*WHAT YOU HAVE TO DO:* Transcribe the records in full; omit images.

(Entries taken from a collection)
===============

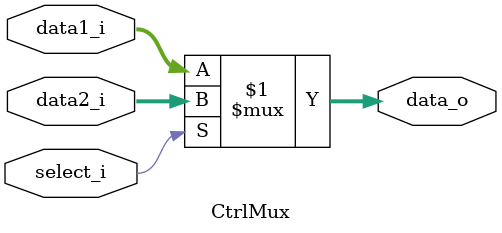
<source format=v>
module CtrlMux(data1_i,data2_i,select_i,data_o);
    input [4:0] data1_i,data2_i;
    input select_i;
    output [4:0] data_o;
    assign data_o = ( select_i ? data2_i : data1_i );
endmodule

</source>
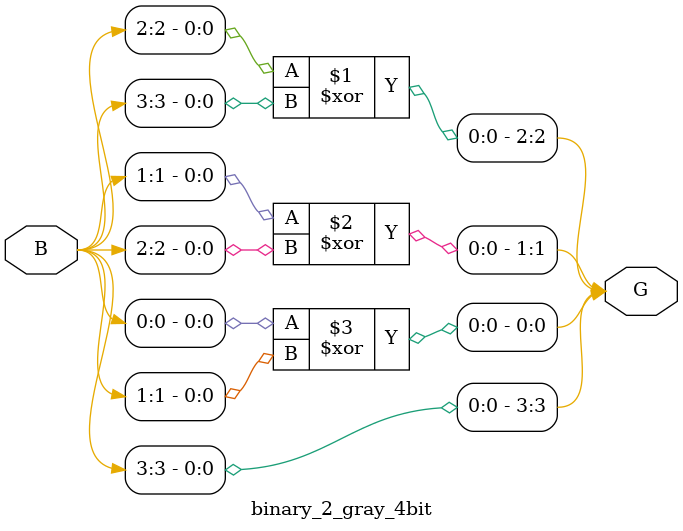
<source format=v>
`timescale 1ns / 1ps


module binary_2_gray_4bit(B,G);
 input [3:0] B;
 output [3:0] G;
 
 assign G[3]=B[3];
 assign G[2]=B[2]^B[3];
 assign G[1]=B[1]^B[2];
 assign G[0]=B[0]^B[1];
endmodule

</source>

===============

*OUTPUT:*
<source format=v>
module CtrlMux(data1_i,data2_i,select_i,data_o);
    input [4:0] data1_i,data2_i;
    input select_i;
    output [4:0] data_o;
    assign data_o = ( select_i ? data2_i : data1_i );
endmodule

</source>
<source format=v>
`timescale 1ns / 1ps


module binary_2_gray_4bit(B,G);
 input [3:0] B;
 output [3:0] G;
 
 assign G[3]=B[3];
 assign G[2]=B[2]^B[3];
 assign G[1]=B[1]^B[2];
 assign G[0]=B[0]^B[1];
endmodule

</source>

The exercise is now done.